Locking issues must also be carefully considered by the programmer
in order to prevent several threads from blocking on a single resource.
User threads are also responsible for handling of
SIGSEGV (segmentation violation) signals, since the kernel does not
keep track of user thread stacks.
Each thread has the following characteristics:
- Has its own stack.
- Shares the process address space.
- Executes independently (and perhaps concurrently with other threads).
- Completely invisible from outside the process.
- Cannot be controlled from the command line.
- No system protection between threads in a process; the programmer
is responsible for interactions.
- Can share information between threads without
IPC overhead.
Priorities
Higher numbered priorities are given precedence. The scheduling page contains additional information
on how priorities are set.
When a process dies, it becomes a zombie process. Normally, the parent
performs a wait() and cleans up the PID. Sometimes, the
parent receives too many SIGCHLD signals at once, but can
only handle one at a time. It is possible to resend the signal on
behalf of the child via kill -18 PPID. Killing the
parent or rebooting will also clean up zombies. The correct answer is
to fix the buggy parent code that failed to perform the
wait() properly.
Aside from their inherent sloppiness, the only problem with zombies is
that they take up a place in the process table.
Kernel Tunables
The following kernel tunables are important when looking at
processes:
- maxusers: By default, this is set to 2 less than the number
of Mb of physical memory, up to 1024. It can be set up to 2048 manually
in the
/etc/system file.
- max_nprocs: Maximum number of processes that can be
active simultaneously on the system. The default for this is
(16 x maxusers) + 10.
The minimum setting for this is 138, the maximum is 30,000.
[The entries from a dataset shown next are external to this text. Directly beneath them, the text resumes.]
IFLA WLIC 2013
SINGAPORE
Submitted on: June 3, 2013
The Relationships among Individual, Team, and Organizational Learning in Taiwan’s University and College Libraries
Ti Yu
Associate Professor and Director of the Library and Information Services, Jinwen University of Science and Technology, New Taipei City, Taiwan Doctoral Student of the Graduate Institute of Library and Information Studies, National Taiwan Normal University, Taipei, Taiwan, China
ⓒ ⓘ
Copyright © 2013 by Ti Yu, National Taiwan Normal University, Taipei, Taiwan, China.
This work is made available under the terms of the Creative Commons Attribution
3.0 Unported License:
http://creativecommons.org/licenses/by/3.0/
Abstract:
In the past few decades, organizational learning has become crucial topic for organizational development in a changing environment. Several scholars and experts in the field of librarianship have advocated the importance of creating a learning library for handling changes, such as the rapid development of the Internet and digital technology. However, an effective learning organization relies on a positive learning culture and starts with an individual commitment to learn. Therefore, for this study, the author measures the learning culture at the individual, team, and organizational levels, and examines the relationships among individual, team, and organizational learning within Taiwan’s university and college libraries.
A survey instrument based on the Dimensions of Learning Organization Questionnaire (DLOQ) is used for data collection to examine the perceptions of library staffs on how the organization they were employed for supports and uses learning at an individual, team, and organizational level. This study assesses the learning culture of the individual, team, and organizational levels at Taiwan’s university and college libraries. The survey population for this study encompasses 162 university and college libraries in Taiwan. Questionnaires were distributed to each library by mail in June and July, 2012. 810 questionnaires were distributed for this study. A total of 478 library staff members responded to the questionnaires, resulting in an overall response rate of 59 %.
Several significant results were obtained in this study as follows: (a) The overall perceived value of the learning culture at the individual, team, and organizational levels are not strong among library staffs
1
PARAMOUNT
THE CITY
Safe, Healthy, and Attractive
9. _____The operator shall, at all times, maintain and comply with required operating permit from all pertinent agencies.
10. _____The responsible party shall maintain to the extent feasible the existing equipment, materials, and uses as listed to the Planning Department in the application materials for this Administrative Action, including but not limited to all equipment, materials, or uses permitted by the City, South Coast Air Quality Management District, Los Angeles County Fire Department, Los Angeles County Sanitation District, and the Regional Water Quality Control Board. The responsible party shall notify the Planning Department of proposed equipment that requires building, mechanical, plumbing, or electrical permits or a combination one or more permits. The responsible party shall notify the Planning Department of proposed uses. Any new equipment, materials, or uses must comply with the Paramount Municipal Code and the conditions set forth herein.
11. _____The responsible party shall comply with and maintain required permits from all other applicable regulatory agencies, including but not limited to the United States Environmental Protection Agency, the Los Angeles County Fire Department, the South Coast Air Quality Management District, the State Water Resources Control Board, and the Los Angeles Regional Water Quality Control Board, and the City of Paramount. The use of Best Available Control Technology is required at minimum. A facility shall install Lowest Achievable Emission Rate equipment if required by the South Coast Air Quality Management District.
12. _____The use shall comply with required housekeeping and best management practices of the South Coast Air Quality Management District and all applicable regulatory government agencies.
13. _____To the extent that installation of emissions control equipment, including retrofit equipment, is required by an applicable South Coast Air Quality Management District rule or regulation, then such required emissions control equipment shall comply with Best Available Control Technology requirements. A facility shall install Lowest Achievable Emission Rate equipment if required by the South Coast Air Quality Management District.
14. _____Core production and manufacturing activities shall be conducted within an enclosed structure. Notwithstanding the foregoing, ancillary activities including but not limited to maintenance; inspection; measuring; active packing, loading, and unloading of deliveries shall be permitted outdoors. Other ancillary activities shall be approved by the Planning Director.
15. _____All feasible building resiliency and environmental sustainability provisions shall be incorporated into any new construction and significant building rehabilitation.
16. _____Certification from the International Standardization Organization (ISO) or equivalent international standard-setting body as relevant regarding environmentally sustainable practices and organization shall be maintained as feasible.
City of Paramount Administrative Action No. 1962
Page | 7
- maxuprc: The default setting for this is
max_nprocs - 5. The minimum is 133, the maximum is . This
is the numberof processes a single non-root user can create.
- ndquot: This is the number of disk quota structures. The
default for this is
(maxusers x 10) + max_nprocs. The
minimum is 213.
- pt_cnt: Sets the number of System V ptys.
- npty: Sets the number of BSD ptys. (Should be set to
pt_cnt.)
- sad_cnt: Sets the number of STREAMS addressable devices.
(Should be set to
2 x pt_cnt.)
- nautopush: Sets the number of STREAMS autopush entries.
(Should be set to
pt_cnt.)
- ncsize: Sets DNLC size.
- ufs_ninode: Sets inode cache
size.
proc Commands
The proc tools are useful for tracing attributes of processes.
These utilities include:
- pflags: Prints the tracing flags, pending and held signals
and other
/proc status information for each LWP.
- pcred: Prints credentials (ie, EUID/EGID, RUID/EGID, saved UID/GIDs).
- pmap: Prints process address space map.
- pldd: Lists dynamic libraries linked to the process.
- psig: Lists signal actions.
- pstack: Prints a stack trace for each LWP in the process.
- pfiles: Reports
fstat, fcntl
information for all open files.
- pwdx: Prints each process's working directory.
- pstop: Stops process.
- prun: Starts stopped process.
- pwait: Wait for specified processes to terminate.
- ptree: Prints process tree for process.
- ptime: Times the command using microstate accounting; does
not time children.
These commands can be run against a specific process, but most of them
can also be run against all processes on the system. See the above-
referenced man page for details.